The strain between you won't just magically go away one day. Loving or sexual or passionate feelings need to be nurtured. Just waiting for them to return isn't likely to happen. You need to help them by noticing even the tiniest flutter of feeling. This reminds me of one other thing that I think matters. In one of our books, I don't remember where, I describe the importance of having been physically attracted to your spouse earlier (before an affair happens). If you had already lost the ability to have your heart flutter when you get back together after an absence (from a trip or something), then the spark may have already been so dead that it's hard to find it again. I feel fortunate that I had always continued to feel that spark with James, so it made "loving" him easier even after the affair. If that spark is gone even before an affair is discovered, I think it's much less likely that loving feelings can return.

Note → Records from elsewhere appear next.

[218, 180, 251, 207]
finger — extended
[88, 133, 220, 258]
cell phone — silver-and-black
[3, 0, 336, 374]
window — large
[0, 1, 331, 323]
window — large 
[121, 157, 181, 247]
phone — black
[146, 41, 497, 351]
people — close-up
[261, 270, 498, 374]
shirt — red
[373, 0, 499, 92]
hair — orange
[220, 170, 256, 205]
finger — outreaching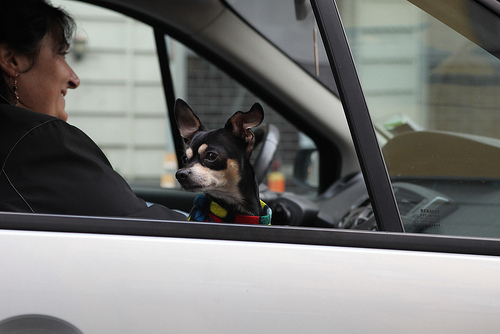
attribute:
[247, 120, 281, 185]
steering wheel — black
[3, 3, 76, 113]
hair — dark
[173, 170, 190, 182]
nose — black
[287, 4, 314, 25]
mirror — rear-view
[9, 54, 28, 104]
earring — dangle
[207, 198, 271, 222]
clothes — colorful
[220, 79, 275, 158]
ear — gold, dangle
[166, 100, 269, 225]
dog — black, brown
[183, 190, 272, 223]
clothes — yellow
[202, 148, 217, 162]
eye — dark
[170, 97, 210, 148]
ear — black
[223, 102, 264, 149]
ear — black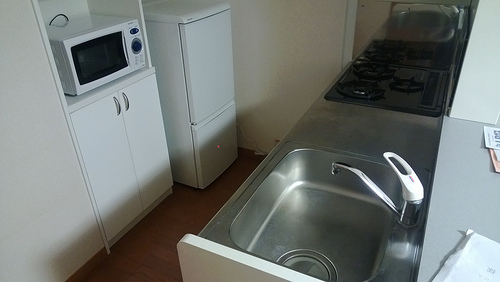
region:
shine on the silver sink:
[283, 158, 320, 189]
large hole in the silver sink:
[287, 243, 352, 275]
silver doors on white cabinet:
[95, 88, 143, 120]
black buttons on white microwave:
[113, 20, 153, 74]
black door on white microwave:
[62, 35, 150, 84]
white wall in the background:
[243, 24, 318, 91]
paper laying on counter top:
[468, 122, 497, 164]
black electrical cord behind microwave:
[47, 12, 96, 37]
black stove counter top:
[328, 37, 453, 112]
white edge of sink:
[165, 202, 260, 265]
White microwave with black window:
[46, 18, 169, 90]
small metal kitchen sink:
[260, 128, 415, 280]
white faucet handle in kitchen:
[367, 144, 425, 218]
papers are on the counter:
[481, 116, 499, 169]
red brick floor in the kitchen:
[133, 162, 200, 279]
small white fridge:
[161, 3, 262, 205]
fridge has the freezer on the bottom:
[187, 98, 244, 200]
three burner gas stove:
[338, 60, 439, 111]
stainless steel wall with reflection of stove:
[352, 0, 468, 71]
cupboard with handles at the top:
[63, 80, 181, 212]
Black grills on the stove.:
[336, 35, 428, 109]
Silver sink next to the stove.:
[241, 142, 385, 279]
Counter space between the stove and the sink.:
[319, 92, 443, 164]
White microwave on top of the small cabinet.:
[47, 28, 159, 81]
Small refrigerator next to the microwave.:
[150, 10, 250, 192]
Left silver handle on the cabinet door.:
[112, 96, 125, 116]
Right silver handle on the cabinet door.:
[122, 94, 135, 106]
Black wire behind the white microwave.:
[44, 12, 79, 23]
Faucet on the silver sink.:
[329, 149, 396, 215]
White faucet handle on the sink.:
[380, 141, 428, 198]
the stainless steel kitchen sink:
[226, 142, 402, 279]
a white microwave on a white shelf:
[41, 8, 153, 98]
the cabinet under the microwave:
[58, 89, 175, 246]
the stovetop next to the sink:
[326, 59, 448, 125]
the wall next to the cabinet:
[233, 2, 341, 152]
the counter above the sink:
[416, 111, 498, 279]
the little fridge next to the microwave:
[148, 5, 241, 191]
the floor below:
[58, 131, 273, 277]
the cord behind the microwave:
[51, 12, 73, 24]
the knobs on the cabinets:
[101, 87, 136, 113]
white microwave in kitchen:
[38, 3, 172, 106]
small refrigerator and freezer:
[143, 2, 300, 200]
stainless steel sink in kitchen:
[196, 70, 423, 273]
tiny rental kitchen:
[5, 2, 428, 278]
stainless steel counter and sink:
[261, 54, 386, 280]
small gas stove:
[346, 22, 446, 132]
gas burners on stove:
[335, 31, 448, 132]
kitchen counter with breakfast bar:
[267, 63, 498, 264]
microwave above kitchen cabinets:
[43, 16, 188, 255]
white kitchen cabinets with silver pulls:
[63, 70, 190, 265]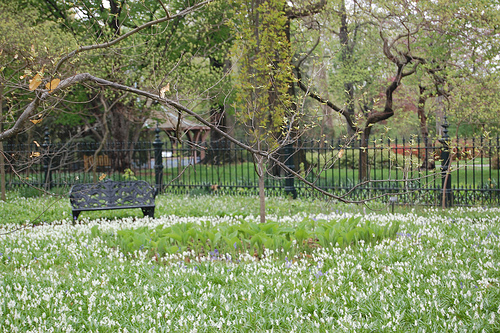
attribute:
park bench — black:
[62, 174, 174, 231]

One other important factor, of course, with a person feeling sexual is determined by how they feel about themselves. When we feel good about ourselves, we're more likely to feel sexual. When we feel bad, we don't feel sexual. It should help to work on self-esteem. (Both partners might read the parts of "The Monogamy Myth" that talk about "Personal Blame" and how defeating that is to recovery.) Also, others tend to see us in the way we see ourselves, so thinking better of ourselves may impact on our partner's opinion as well.

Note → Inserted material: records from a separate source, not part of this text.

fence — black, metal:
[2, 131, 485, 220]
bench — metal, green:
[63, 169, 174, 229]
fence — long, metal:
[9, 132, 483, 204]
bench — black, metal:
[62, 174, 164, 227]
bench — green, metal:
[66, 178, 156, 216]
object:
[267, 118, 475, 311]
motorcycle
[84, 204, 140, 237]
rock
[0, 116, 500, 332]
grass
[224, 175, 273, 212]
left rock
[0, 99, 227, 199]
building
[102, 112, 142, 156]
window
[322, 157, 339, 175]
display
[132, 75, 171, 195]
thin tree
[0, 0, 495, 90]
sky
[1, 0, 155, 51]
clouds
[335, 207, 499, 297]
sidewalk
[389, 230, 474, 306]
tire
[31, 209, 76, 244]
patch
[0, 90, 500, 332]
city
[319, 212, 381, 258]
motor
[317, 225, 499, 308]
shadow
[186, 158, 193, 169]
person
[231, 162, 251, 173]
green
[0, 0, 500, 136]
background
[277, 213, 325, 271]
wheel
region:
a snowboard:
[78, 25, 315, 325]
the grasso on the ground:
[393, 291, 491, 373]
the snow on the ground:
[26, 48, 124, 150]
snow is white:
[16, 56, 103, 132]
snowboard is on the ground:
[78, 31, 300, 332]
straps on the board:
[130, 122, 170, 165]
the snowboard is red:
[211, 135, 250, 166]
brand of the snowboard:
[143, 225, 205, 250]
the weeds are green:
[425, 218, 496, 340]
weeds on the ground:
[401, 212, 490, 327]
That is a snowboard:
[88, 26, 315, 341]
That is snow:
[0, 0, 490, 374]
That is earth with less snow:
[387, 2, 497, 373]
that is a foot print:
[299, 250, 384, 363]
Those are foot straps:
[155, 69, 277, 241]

Finally, physical activity helps a person's general feelings, their sexual feelings, and their "generous" feelings (which are connected to feeling loving). Of course, it's very common to feel lethargic and disinterested in any kind of physical activity at times like this, but that's precisely what's needed to help you feel more "alive."

While there are no magic formulas or prescriptions for recovering the loving feelings between two people following an affair, these ideas might be helpful in the ongoing process of healing and rebuilding a relationship based on a deeper kind of love and commitment than the fantasy attraction that is inherent in affairs.